● Zadania do wykonania
A – Powtórz wiernie fragment tekstu o wyborach: zacznij od słów "Mamy prezydenta, który", a skończ na słowach "kasandryczną wizję przyszłości.".
B – Odpowiedz krótko na pytania do tekstu o wyborach:
(i) Kiedy przyszedł kryzys opisany w tekście?
(ii) Co gwarantuje prezydent?
(iii) Które dwie partie mogą przegłosować konstruktywne votum nieufności?
C – Dopisz dalszy ciąg tekstu o wyborach, zaczynając po jego ostatnim zdaniu.

● Fragment strony

Drodzy Czytelnicy

Od wyborczej nocy minęło już kilka dni, a ja mam wciąż kaca. Kryzys przyszedł tuż po północy, gdy dane z połowy okręgów dawały zwycięstwo prezesowi Kaczyńskiemu. To nic, że za niecałe trzy godziny znowu prowadził marszałek Komorowski – kac pozostał do dzisiaj i nie ma na niego antidotum. Nie ma, bo tak nieznaczna wygrana kandydata PO może przynieść nieobliczalne skutki

Wygrany kac

Drodzy Czytelnicy / Wygrany kac

Mamy prezydenta, który gwarantuje normalność, spokój i rozwój. Nie będę owijał w bawełnę – mamy też miliony niezadowolonych, z których część wzmocni elektorat opozycji, co interesująco wróży nie tylko wyborom parlamentarnym, ale też samorządowym. Ba, ciekawie wróży obecnemu rządowi, bo fanaberyjny PSL i chory na władzę SLD mogą już dzisiaj przegłosować konstruktywne votum nieufności. W takiej sytuacji prezydent Komorowski może więc pozostać jedynym hamulcem destrukcji polityki zewnętrznej i wewnętrznego kryzysu. Obyśmy ominęli tę kasandryczną wizję przyszłości.

Zapisane wpisy danych
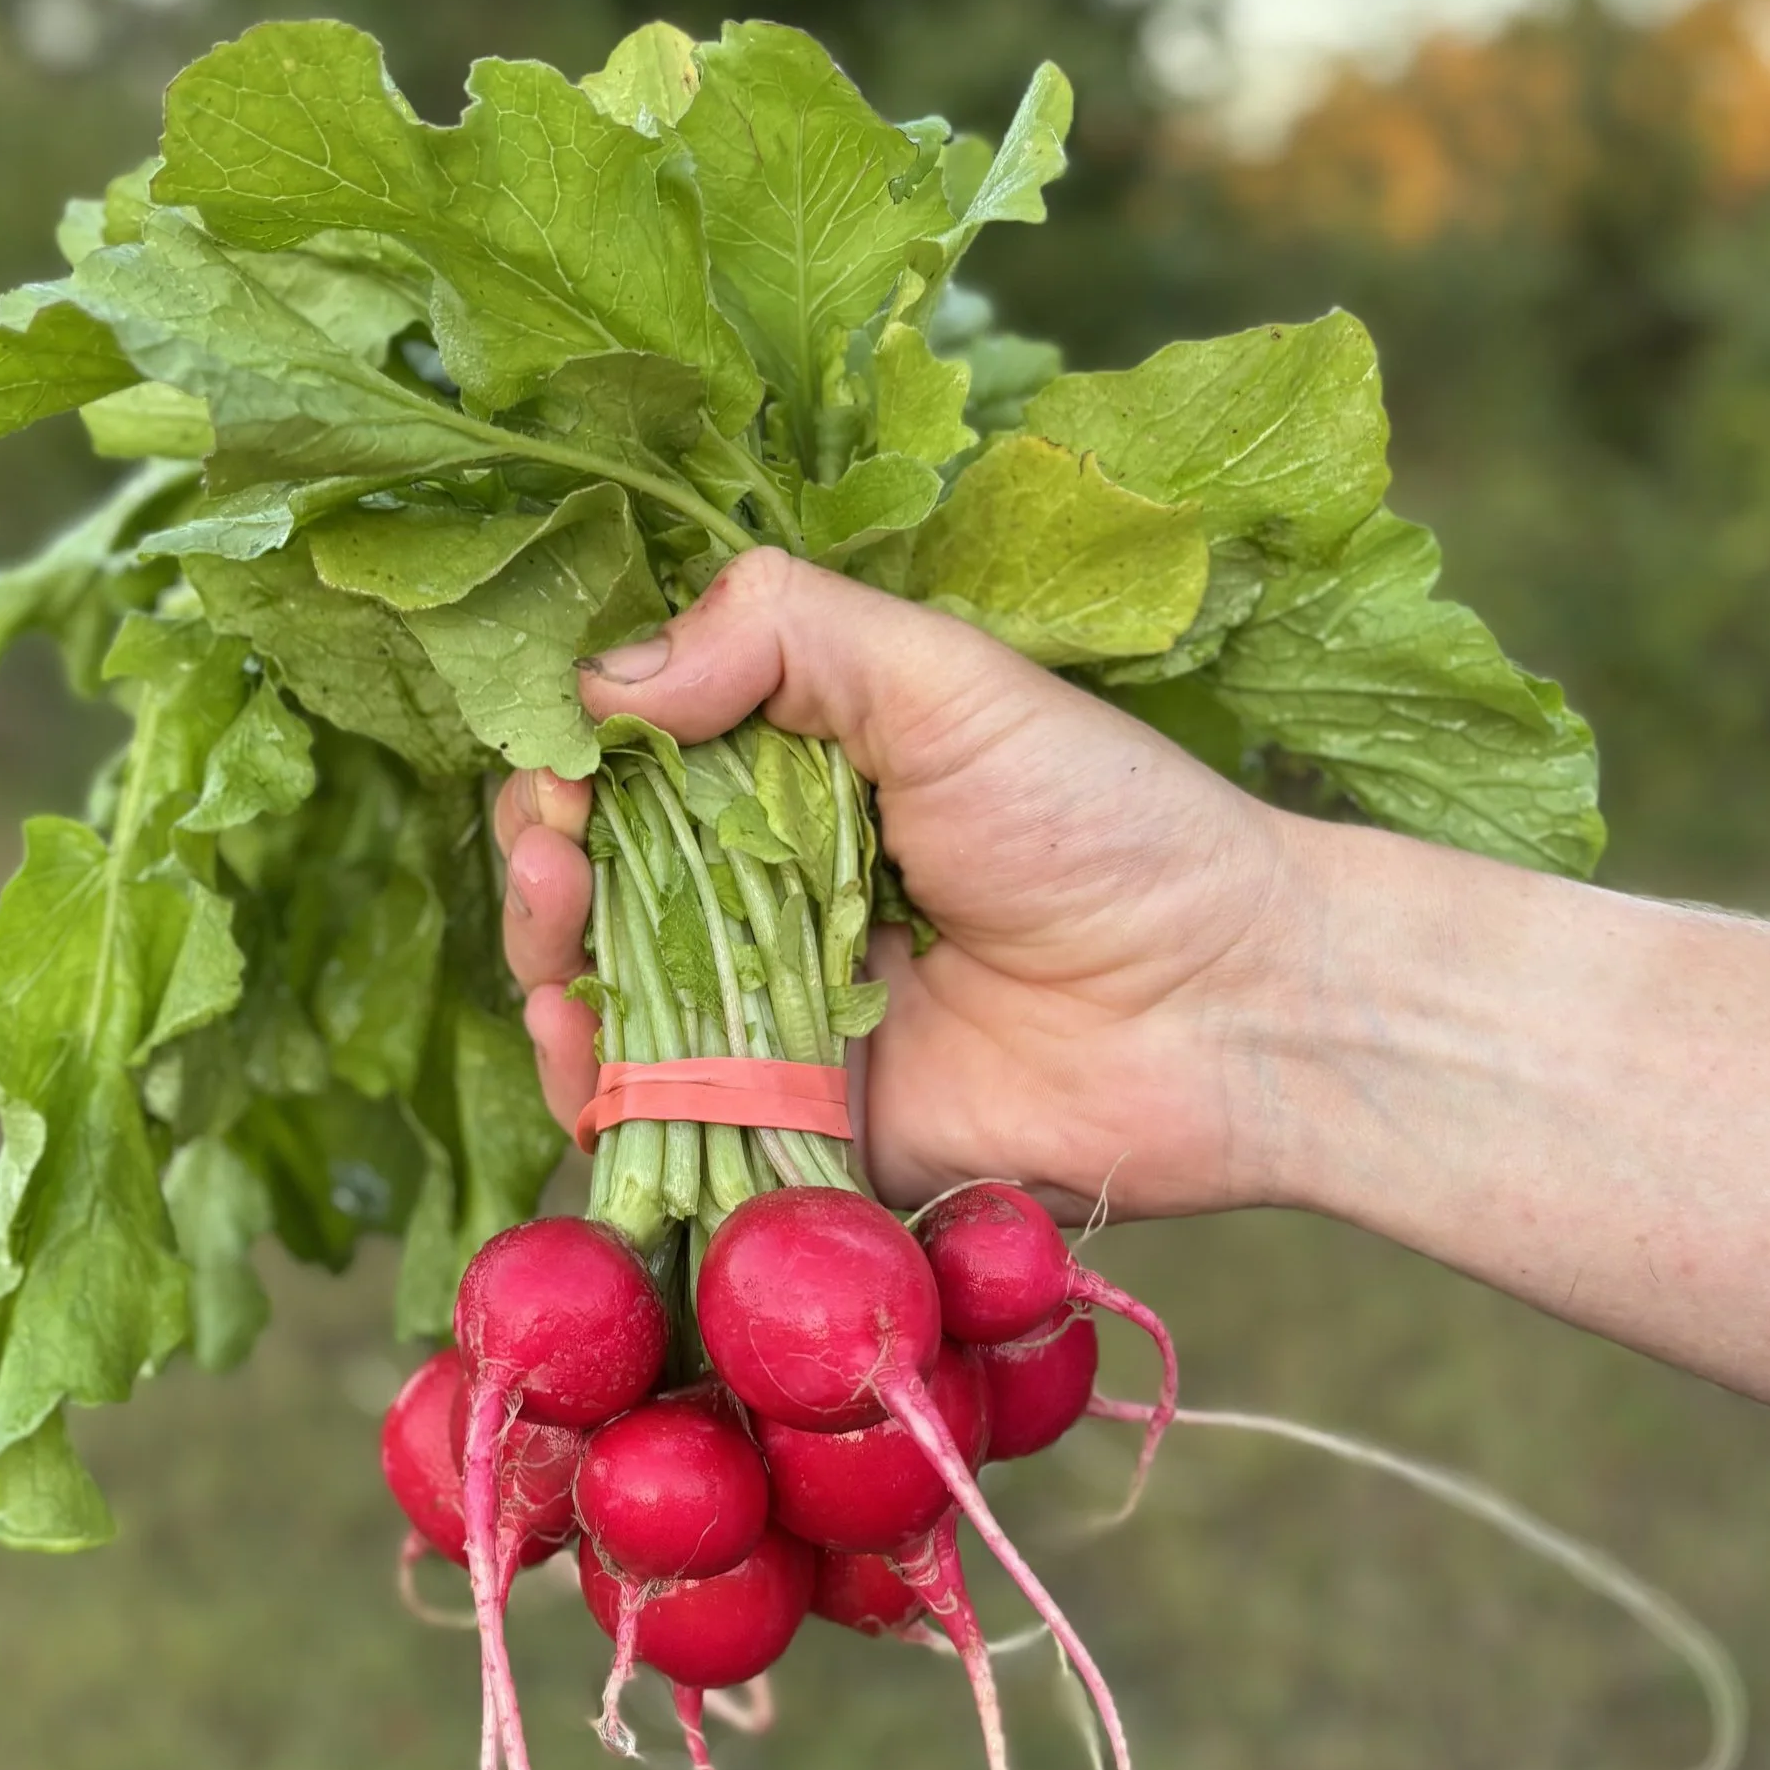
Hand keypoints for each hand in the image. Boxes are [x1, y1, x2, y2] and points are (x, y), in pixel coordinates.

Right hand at [493, 548, 1308, 1218]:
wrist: (1226, 1011)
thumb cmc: (1107, 826)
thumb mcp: (945, 679)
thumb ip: (781, 635)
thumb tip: (602, 679)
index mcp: (798, 778)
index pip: (632, 762)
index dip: (573, 760)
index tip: (561, 763)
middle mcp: (767, 896)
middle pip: (593, 881)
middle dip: (542, 859)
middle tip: (551, 852)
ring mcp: (772, 1021)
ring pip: (603, 998)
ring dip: (545, 961)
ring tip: (554, 919)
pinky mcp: (789, 1134)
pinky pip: (659, 1123)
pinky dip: (595, 1088)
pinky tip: (576, 1041)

● Odpowiedzi według numerów
A –
Mamy prezydenta, który gwarantuje normalność, spokój i rozwój. Nie będę owijał w bawełnę – mamy też miliony niezadowolonych, z których część wzmocni elektorat opozycji, co interesująco wróży nie tylko wyborom parlamentarnym, ale też samorządowym. Ba, ciekawie wróży obecnemu rządowi, bo fanaberyjny PSL i chory na władzę SLD mogą już dzisiaj przegłosować konstruktywne votum nieufności. W takiej sytuacji prezydent Komorowski może więc pozostać jedynym hamulcem destrukcji polityki zewnętrznej i wewnętrznego kryzysu. Obyśmy ominęli tę kasandryczną wizję przyszłości.

B –
(i) Tuż po północy, gdy dane z połowy okręgów dawały zwycięstwo prezesowi Kaczyńskiemu.
(ii) Normalność, spokój i rozwój.
(iii) PSL i SLD.

C –
Pozostaje jednak pytanie – kto doprowadził do takiej sytuacji? Oczywiście my - wyborcy.
Wszyscy już wiemy, że na Mazowszu wygrał Kaczyński. Wprawdzie tylko 1 procentem, ale już w powiecie mińskim elektorat PiS wzrósł do 55,78 procent, tj. o prawie 8 tysięcy przewyższył liczbę wyborców PO. Tylko Mińsk Mazowiecki oparł się pisowskiej propagandzie, w Sulejówku padł prawie remis (różnica 0,04 proc.), a kilkuprocentową przewagę miał Komorowski w Halinowie i Cegłowie. Reszta gmin to wyraźne zwycięstwo kandydata PiS – od 60 proc. w mińskiej gminie aż po 73 proc. w Latowiczu.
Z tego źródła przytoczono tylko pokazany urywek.